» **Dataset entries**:

BEGIN

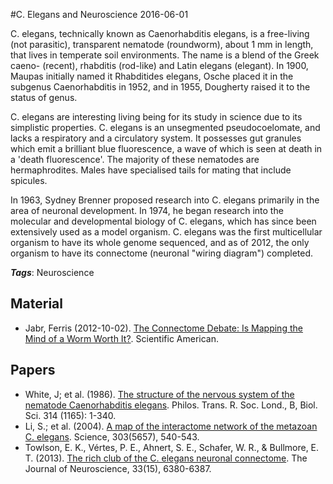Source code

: 
#C. Elegans and Neuroscience
2016-06-01

C. elegans, technically known as Caenorhabditis elegans, is a free-living (not parasitic), transparent nematode (roundworm), about 1 mm in length, that lives in temperate soil environments. The name is a blend of the Greek caeno- (recent), rhabditis (rod-like) and Latin elegans (elegant). In 1900, Maupas initially named it Rhabditides elegans, Osche placed it in the subgenus Caenorhabditis in 1952, and in 1955, Dougherty raised it to the status of genus.

C. elegans are interesting living being for its study in science due to its simplistic properties. C. elegans is an unsegmented pseudocoelomate, and lacks a respiratory and a circulatory system. It possesses gut granules which emit a brilliant blue fluorescence, a wave of which is seen at death in a 'death fluorescence'. The majority of these nematodes are hermaphrodites. Males have specialised tails for mating that include spicules.

In 1963, Sydney Brenner proposed research into C. elegans primarily in the area of neuronal development. In 1974, he began research into the molecular and developmental biology of C. elegans, which has since been extensively used as a model organism. C. elegans was the first multicellular organism to have its whole genome sequenced, and as of 2012, the only organism to have its connectome (neuronal "wiring diagram") completed.

***Tags***: Neuroscience

## Material
* Jabr, Ferris (2012-10-02). [The Connectome Debate: Is Mapping the Mind of a Worm Worth It?](http://www.scientificamerican.com/article.cfm?id=c-elegans-connectome). Scientific American.

## Papers
* White, J; et al. (1986). [The structure of the nervous system of the nematode Caenorhabditis elegans](http://citeseerx.ist.psu.edu/viewdoc/download?doi=10.1.1.715.1812&rep=rep1&type=pdf). Philos. Trans. R. Soc. Lond., B, Biol. Sci. 314 (1165): 1-340.
* Li, S.; et al. (2004). [A map of the interactome network of the metazoan C. elegans](http://www.ncbi.nlm.nih.gov/pmc/articles/PMC1698949/). Science, 303(5657), 540-543.
* Towlson, E. K., Vértes, P. E., Ahnert, S. E., Schafer, W. R., & Bullmore, E. T. (2013). [The rich club of the C. elegans neuronal connectome](https://www.jneurosci.org/content/33/15/6380.full). The Journal of Neuroscience, 33(15), 6380-6387.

END

» **WHAT TO PRODUCE**: Please print out the entries above exactly. The pictures stay out.

» **RESULT OF THE EXERCISE**:
Source code

: 
#C. Elegans and Neuroscience
2016-06-01

C. elegans, technically known as Caenorhabditis elegans, is a free-living (not parasitic), transparent nematode (roundworm), about 1 mm in length, that lives in temperate soil environments. The name is a blend of the Greek caeno- (recent), rhabditis (rod-like) and Latin elegans (elegant). In 1900, Maupas initially named it Rhabditides elegans, Osche placed it in the subgenus Caenorhabditis in 1952, and in 1955, Dougherty raised it to the status of genus.

C. elegans are interesting living being for its study in science due to its simplistic properties. C. elegans is an unsegmented pseudocoelomate, and lacks a respiratory and a circulatory system. It possesses gut granules which emit a brilliant blue fluorescence, a wave of which is seen at death in a 'death fluorescence'. The majority of these nematodes are hermaphrodites. Males have specialised tails for mating that include spicules.

In 1963, Sydney Brenner proposed research into C. elegans primarily in the area of neuronal development. In 1974, he began research into the molecular and developmental biology of C. elegans, which has since been extensively used as a model organism. C. elegans was the first multicellular organism to have its whole genome sequenced, and as of 2012, the only organism to have its connectome (neuronal "wiring diagram") completed.

***Tags***: Neuroscience

## Material
* Jabr, Ferris (2012-10-02). [The Connectome Debate: Is Mapping the Mind of a Worm Worth It?](http://www.scientificamerican.com/article.cfm?id=c-elegans-connectome). Scientific American.

## Papers
* White, J; et al. (1986). [The structure of the nervous system of the nematode Caenorhabditis elegans](http://citeseerx.ist.psu.edu/viewdoc/download?doi=10.1.1.715.1812&rep=rep1&type=pdf). Philos. Trans. R. Soc. Lond., B, Biol. Sci. 314 (1165): 1-340.
* Li, S.; et al. (2004). [A map of the interactome network of the metazoan C. elegans](http://www.ncbi.nlm.nih.gov/pmc/articles/PMC1698949/). Science, 303(5657), 540-543.
* Towlson, E. K., Vértes, P. E., Ahnert, S. E., Schafer, W. R., & Bullmore, E. T. (2013). [The rich club of the C. elegans neuronal connectome](https://www.jneurosci.org/content/33/15/6380.full). The Journal of Neuroscience, 33(15), 6380-6387.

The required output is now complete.